15 de novembro de 2017

Peek a Boo: A Masmorra dos Coalas. Psonha (Plot)

Na esteira de No caderno da Tangerina, este outro volume é também endereçado a um público jovem, se bem que no caso deste livro brasileiro, pretende-se chegar a um público ainda mais jovem, diríamos abaixo dos 10 anos de idade. Com esse fim, é natural que se abracem de forma mais aberta alguns princípios ou mesmo fórmulas que, tendo servido de base, são abandonadas por Rita Alfaiate na direcção de outras complexidades. No caso de Psonha, pelo contrário, há toda uma aceitação pela ideia de aventura linear, sem pejo nem demais, para demonstrar as dinâmicas relacionais entre as personagens que melhor comporão uma lição. (Mais) 

A intriga cria uma estrutura clássica. Temos uma menina, Mambay, que prefere viver no seu confortável mundo privado, através do telemóvel e da relação com a gata Cassandra, e uns pais que se esforçam por a manter interessada num mundo exterior, mas com estratégias alienantes. Ao acamparem no campo, abrem a possibilidade de entrar num mundo estranho, e o afastamento de Mambay – a “entrada na floresta” – espoleta a acção fantástica. Até aqui, há uma proximidade familiar com todo um rol de histórias clássicas, do Capuchinho Vermelho a Alice, até Sen to Chihiro...

A partir de então, sucedem-se episódios que poderão não ter propriamente uma consistência narrativa, mas simplesmente um efeito cumulativo: o encontro com um vampiro, cogumelos zombies devoradores, guerreiros coalas e um mineiro com uma raposa mágica... Existem alguns fios narrativos que não se resolvem, as alianças constroem-se de imediato, sem resistência, os combates resolvem-se sem complicações, etc. Contudo, mesmo podendo fazer-se esses reparos do ponto de vista da elegância “literária”, há algo de tão imediato e dinâmico na forma como a acção avança que o torna, realmente, num deleite e delírio infantil. Há como que uma espécie de entusiasmo e loucura de criar formas imaginativas, aparentemente perigosas mas inócuas, maravilhosas porque capazes de virem a ser apropriadas “para além” ou “fora” da própria história...
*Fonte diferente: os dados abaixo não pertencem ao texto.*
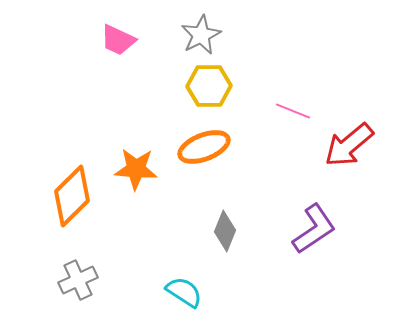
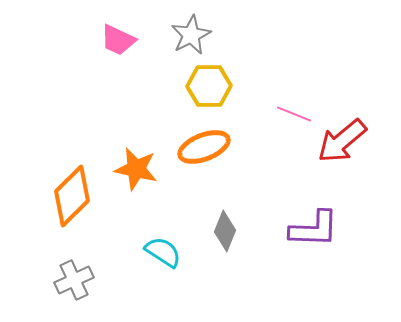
gray star: moved 10 px left
pink line: moved 1 px right, 3 px down
red arrow: moved 7 px left, 4 px up
orange star: rotated 9 degrees clockwise
purple L-shape: rotated 36 degrees clockwise
gray cross: moved 4 px left
cyan semicircle: moved 21 px left, 40 px up
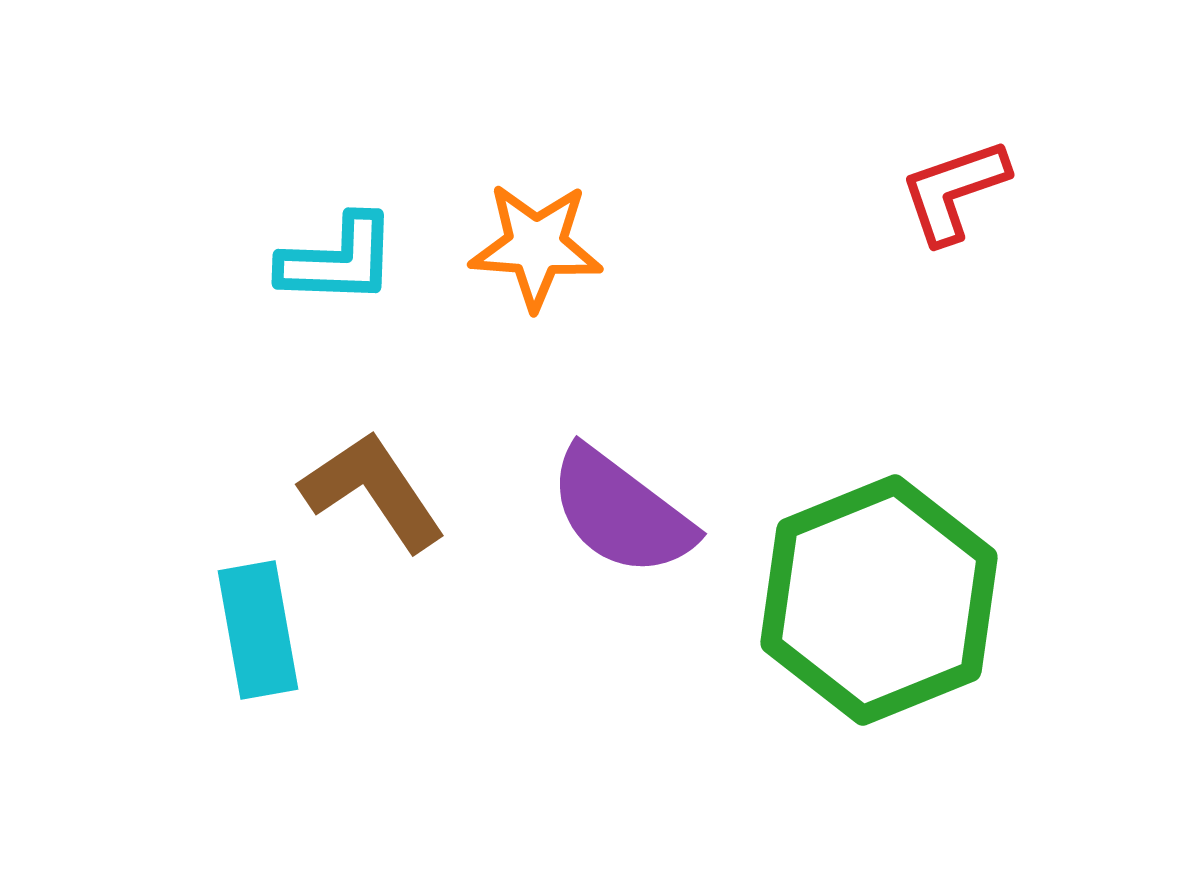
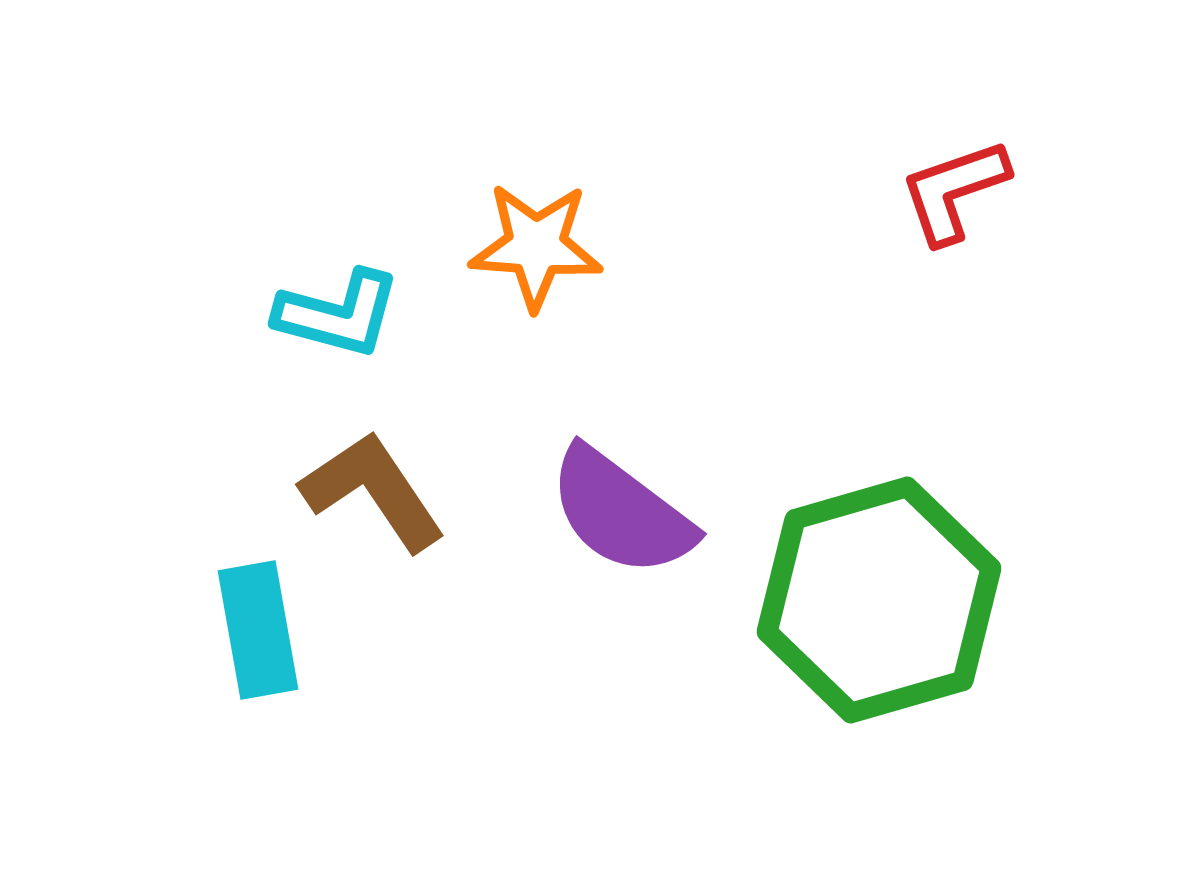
cyan L-shape: moved 54 px down; rotated 13 degrees clockwise
green hexagon: rotated 6 degrees clockwise
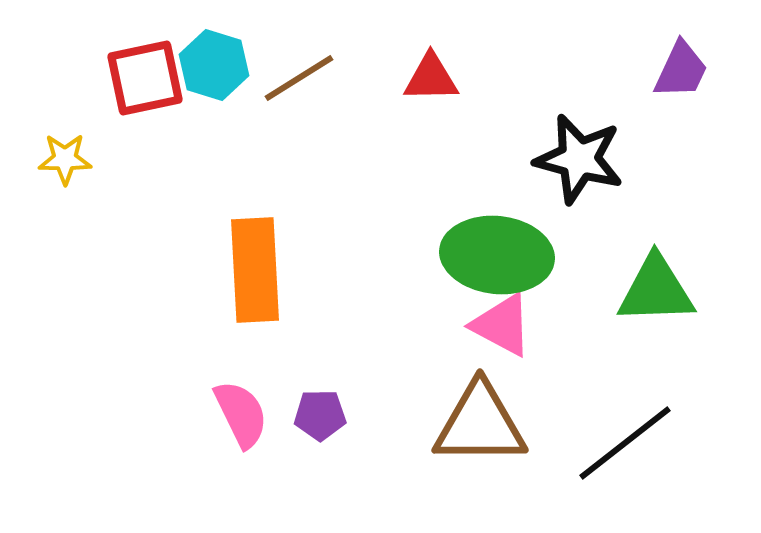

A autora tem uma noção claríssima de construção de personagens, a nível visual e de promessa narrativa. A própria Mambay, com o seu cabelo alaranjado e embolado, fará pensar numa abóbora, e integra-se na restante turma de uma maneira que estaria adequada na indústria da animação mainstream.Se esses não são factores que salvem uma narrativa algo frágil e demasiado simplista, contribui para aquele imaginário em roda livre de que falámos acima.


Até mesmo pela abordagem visual, feita com personagens altamente estilizadas e simplificadas, em contornos de finos filamentos negros, composições simples e alargadas, áreas de cor plana e cenários esboçados a linhas coloridas, quase diminuídos à sua basilar necessidade conotativa, criado com instrumentos digitais, e algo distintos de outros gestos da autora, por vezes mais texturados, expressivos e suaves, Peek a Boo faz recordar alguns projectos de animação, sobretudo aquela limitada dos anos 1980 em Inglaterra, baseados na obra do ilustrador David McKee (King Rollo, Mr. Benn), ou norte-americanas. É também compreensivo que o desenho de Psonha nos faça arrolá-la a toda uma tradição de ilustradores e/ou autores de banda desenhada infanto-juvenil, desde o Satanésio de Ruy Perotti às tendências contemporâneas associadas à animação que têm sido publicadas pela KaBoom, por exemplo.


Aventura célere, suficientemente espatafúrdia e divertida, e contribuindo para um imaginário livre. Alguns objectivos da banda desenhada infantil que são cumpridos.